Machine Learning and Big Data: Machine Learning for Data Management


Faced with the massive increase in the amount of data stored by companies, companies face new challenges. Key challenges in Big Data include understanding Dark Data , data retention, data integration for better analytics, and data accessibility. The Machine Learning can be very helpful in addressing these challenges .

All companies accumulate over time large amounts of data that remain unused . It’s about dark data. Thanks to Machine Learning and the various algorithms, it is possible to sort through the different types of data stored on the servers. Then, a qualified human can review the classification scheme suggested by artificial intelligence, make the necessary changes, and put it in place.

For data retention, this practice can also be effective. Artificial intelligence can identify data that is not being used and suggest which data can be deleted . Even if the algorithms do not have the same capacity of discernment as the human beings, the Machine Learning makes it possible to make a first sorting in the data. This saves employees valuable time before permanently deleting obsolete data.

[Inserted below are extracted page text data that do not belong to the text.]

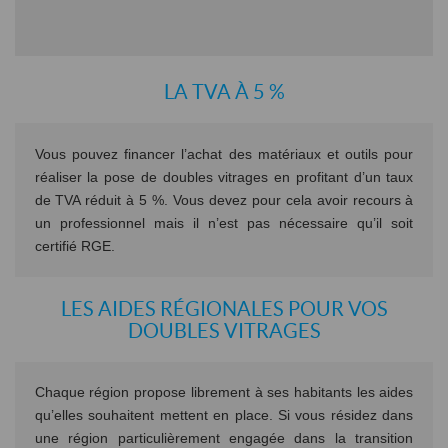
LA TVA À 5 %
Vous pouvez financer l’achat des matériaux et outils pour
réaliser la pose de doubles vitrages en profitant d’un taux
de TVA réduit à 5 %. Vous devez pour cela avoir recours à
un professionnel mais il n’est pas nécessaire qu’il soit
certifié RGE.
LES AIDES RÉGIONALES POUR VOS
DOUBLES VITRAGES
Chaque région propose librement à ses habitants les aides
qu’elles souhaitent mettent en place. Si vous résidez dans
une région particulièrement engagée dans la transition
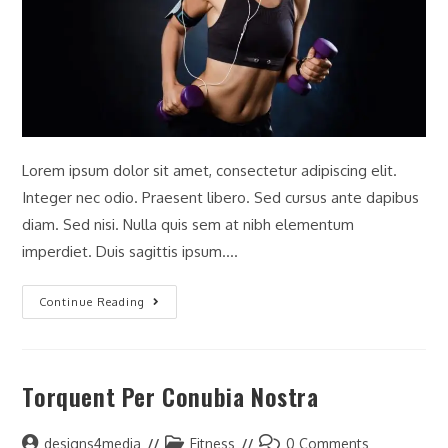
Lorem ipsum dolor sit amet, consectetur adipiscing elit.
Integer nec odio. Praesent libero. Sed cursus ante dapibus
diam. Sed nisi. Nulla quis sem at nibh elementum
imperdiet. Duis sagittis ipsum.…
Continue Reading
Torquent Per Conubia Nostra
designs4media
Fitness
0 Comments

Machine Learning is also useful for data integration. In an attempt to determine the type of data that they need to aggregate for their queries, analysts typically create a directory in which they place different types of data from various sources to create a pool of analytic data . To do this, it is necessary to develop integration methods to access the different data sources from which they extract the data. This technique can facilitate the process by creating mappings between the data sources and the directory. This reduces the integration and aggregation time.

Finally, data learning makes it possible to organize the storage of data for better access. Over the last five years, vendors of data storage solutions have put their efforts into automating storage management . With the price reduction of SSD, these advances in technology enable IT organizations to use intelligent storage engines based on the Learning machine to see which data types are used most often and which are hardly ever used. Automation can be used to store data according to algorithms. Thus, optimization does not need to be done manually.